You have to couple that with the fact that most of the cast of this film hardly seems engaged with the material. Grodin and Auberjonois both feel like they're phoning it in, clearly having read the script. Bridges is better, but even he seems to have trouble getting his brain around the narrative twists the film has to take to make this all work. Lange does the best, but her character, Dwan, is a ditz who's just along for the ride and that, frankly, isn't a hard character to nail. She does it, but it's hard to call it a real feat of acting.
That means that we're really just here to see a giant ape and, sadly, the 1976 King Kong isn't able to really deliver on that front, either. In fairness to the movie, the animatronics and prop Kongs the team made are pretty solid. They put a lot of care and attention into the details of the puppetry, such that the giant hand that grabs Dwan twitches and pulses realistically, and the face of the giant ape moves and expresses itself with passable real emotions. The props are fantastic.
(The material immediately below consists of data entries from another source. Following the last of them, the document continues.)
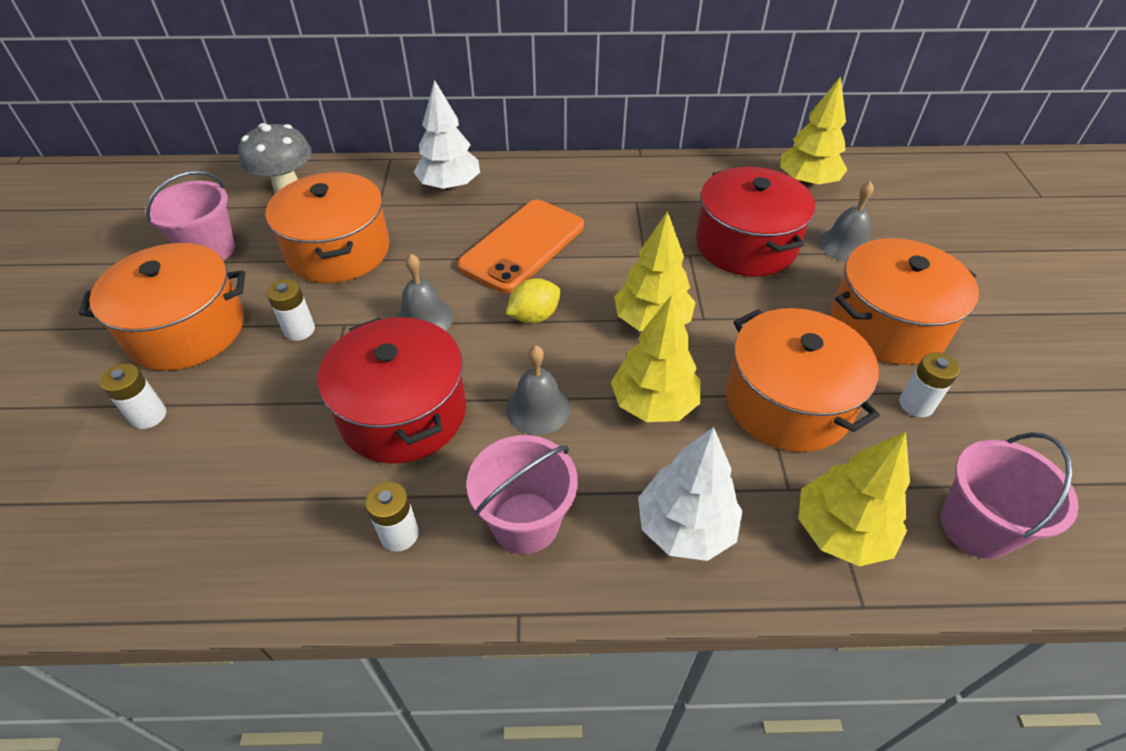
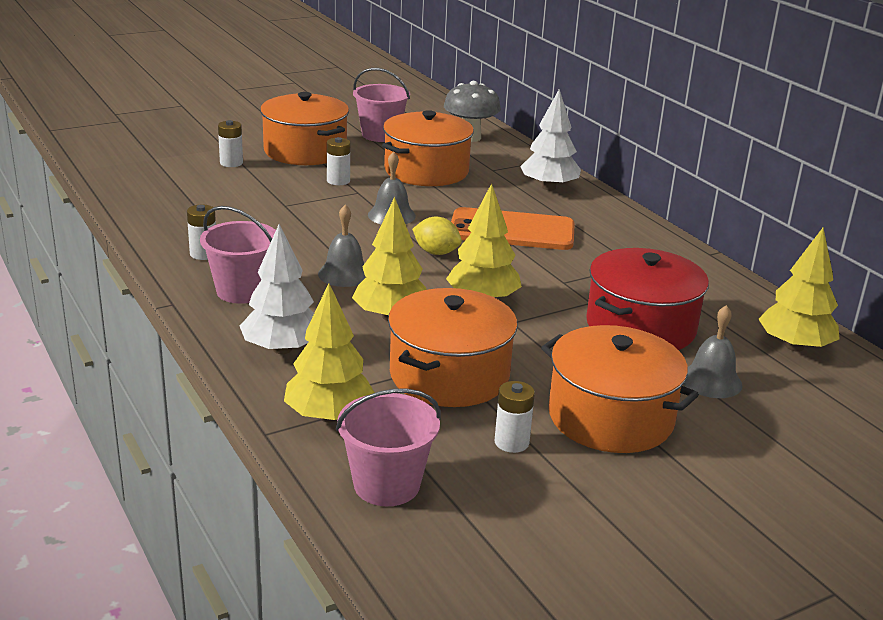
camera: 60 degrees right, 20 degrees down
(403, 412) = (298, 231): red pot -> none

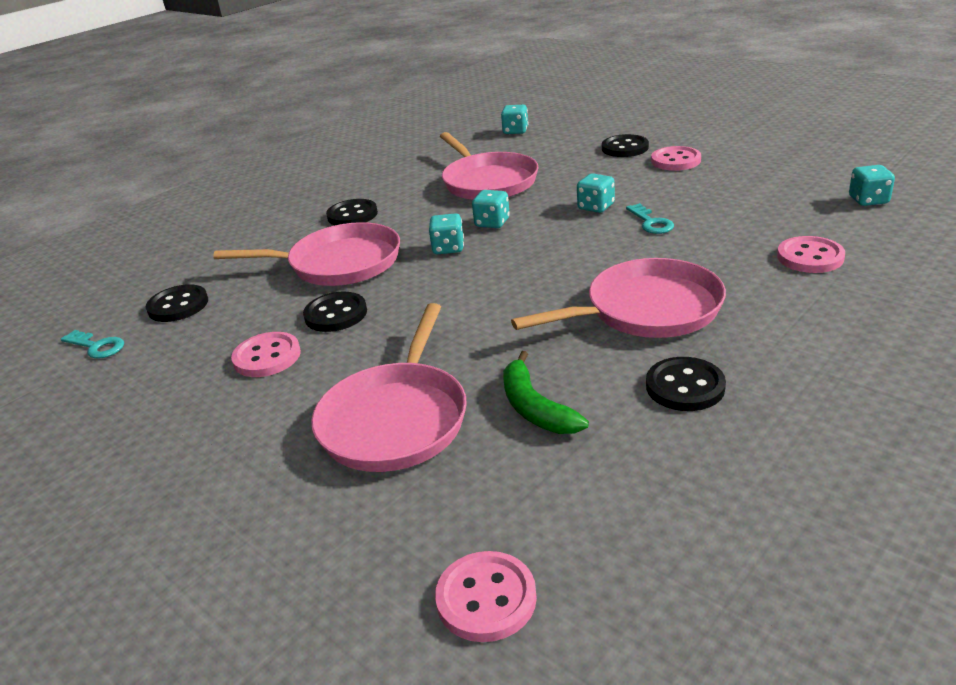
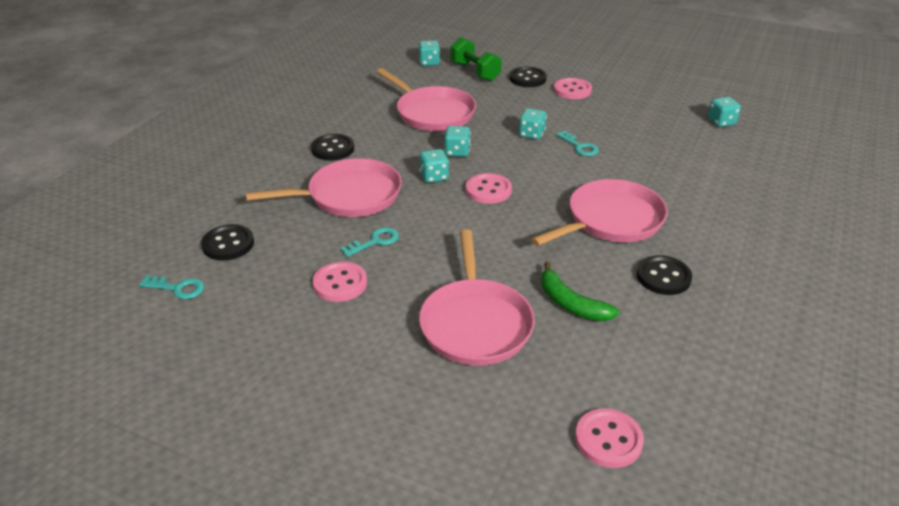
camera: 20 degrees left, 5 degrees up
(336, 314) = (375, 241): black button -> turquoise key
(564, 140) = (475, 72): none -> green dumbbell
(810, 257) = (701, 170): pink button -> pink button (488, 190)

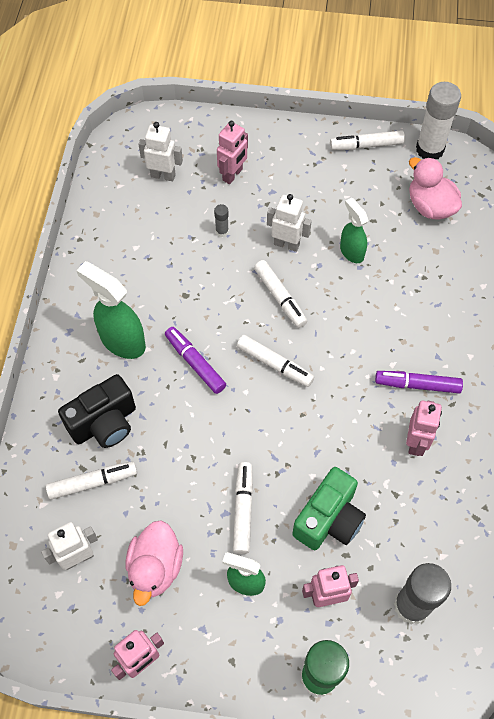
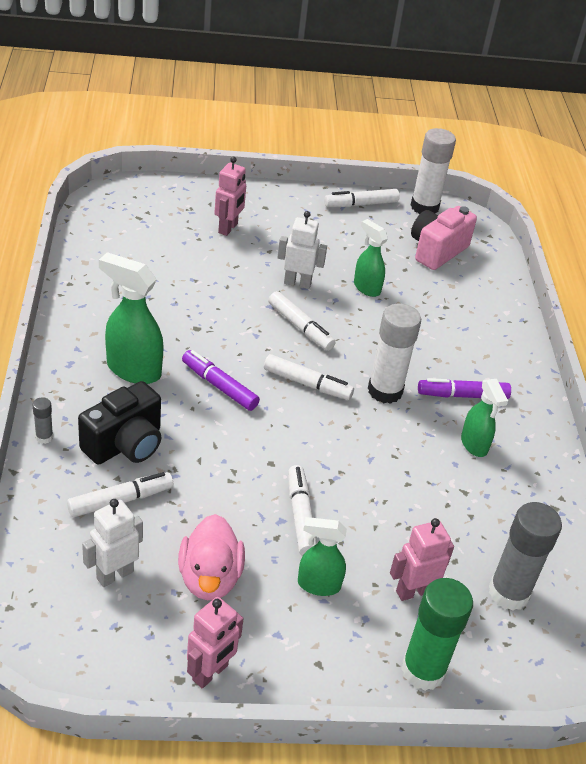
camera: 15 degrees left, 20 degrees down
(163, 175) = (153, 229): white robot -> none
(222, 231) = (226, 274): grey glue stick -> grey glue stick (44, 437)
(329, 519) = (398, 519): green camera -> none
(345, 376) = (385, 391): none -> white glue stick
(416, 442) = (474, 445): pink robot -> green spray bottle
(430, 206) = (436, 251): pink duck -> pink camera

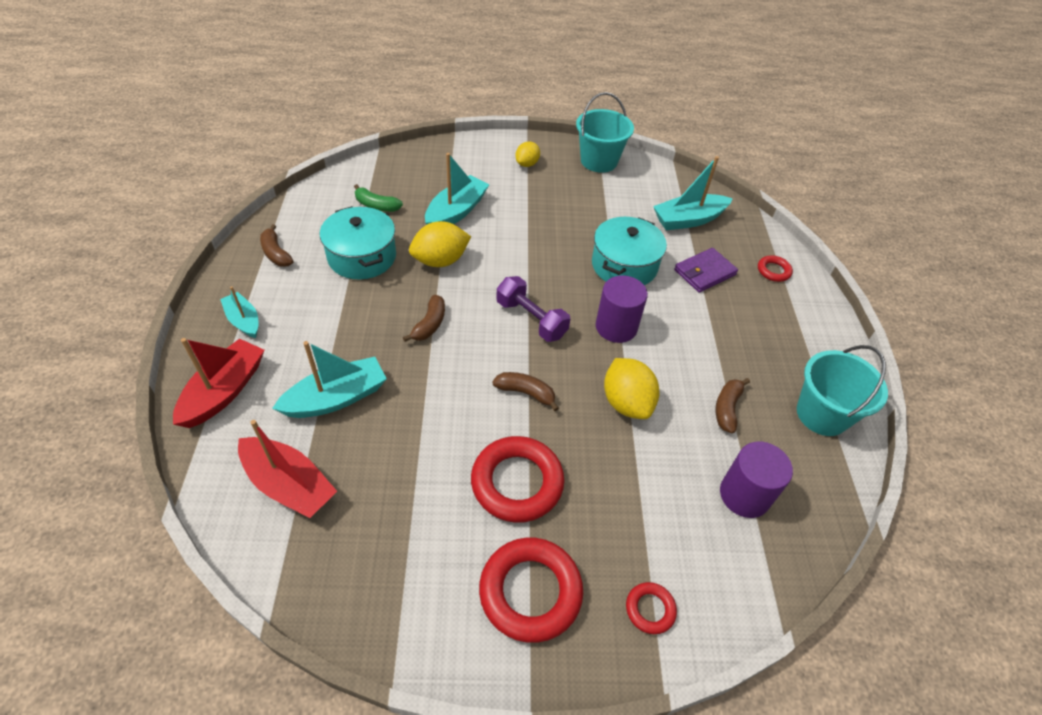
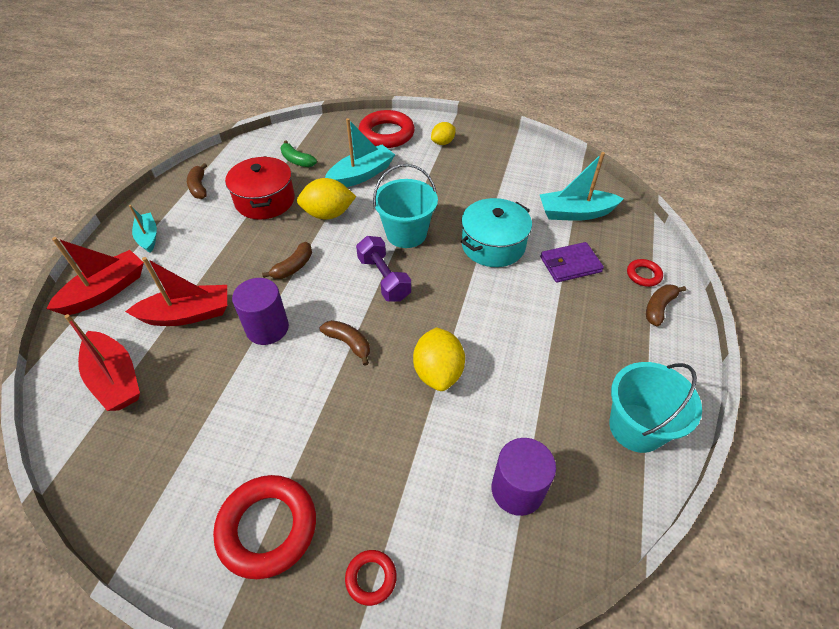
camera: 20 degrees right, 0 degrees up
(336, 398) = (188, 314): turquoise boat -> red boat
(362, 256) = (265, 200): turquoise pot -> red pot
(517, 482) = (303, 423): red ring -> red ring (386, 134)
(599, 161) = (511, 148): turquoise bucket -> turquoise bucket (406, 233)
(616, 327) = (460, 300): purple cylinder -> purple cylinder (267, 328)
(727, 408) = (536, 399): brown banana -> brown banana (659, 308)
It's the filming around the puppetry that sucks. Where the original 1933 film (and, to a lesser extent, sequel Son of Kong) could stitch the various layers of live-action and puppetry together convincingly, the improved technology for filming in the 1970s actually makes these same effects look worse. There's visible matting and off-tone color effects throughout the film, and it's hard to believe the characters are actually interacting with a giant ape in any meaningful way, not like in the original film. I actually think the fact that this was filmed in color hurts the movie because it's so much easier to spot the fakery, whereas the black-and-white helped cover a lot of the flaws of the original film.
But there's also the fact that the pacing of this film is way off. The original film was a svelte 100 minutes (discounting the opening overture), whereas the 1976 version somehow stitches in another 24 minutes of film despite recycling the same plot. Scenes take longer, we have to wait through an entire first act to get to Kong, and the action even when the ape around happens less frequently and to less dramatic effect. The movie feels not only stretched out but also vastly less thrilling, making it feel like a massive waste of time and resources.
Perhaps if you'd never seen the original 1933 film this might seem like a real crowd pleaser... at least, back in 1976. Now, though, with all the versions of Kong available at once (including the later remakes and reboots) it's hard to think of this film as anything but a failure. It's a noble one, that tried to recontextualize the giant ape, but a noble failure is still a failure all the same.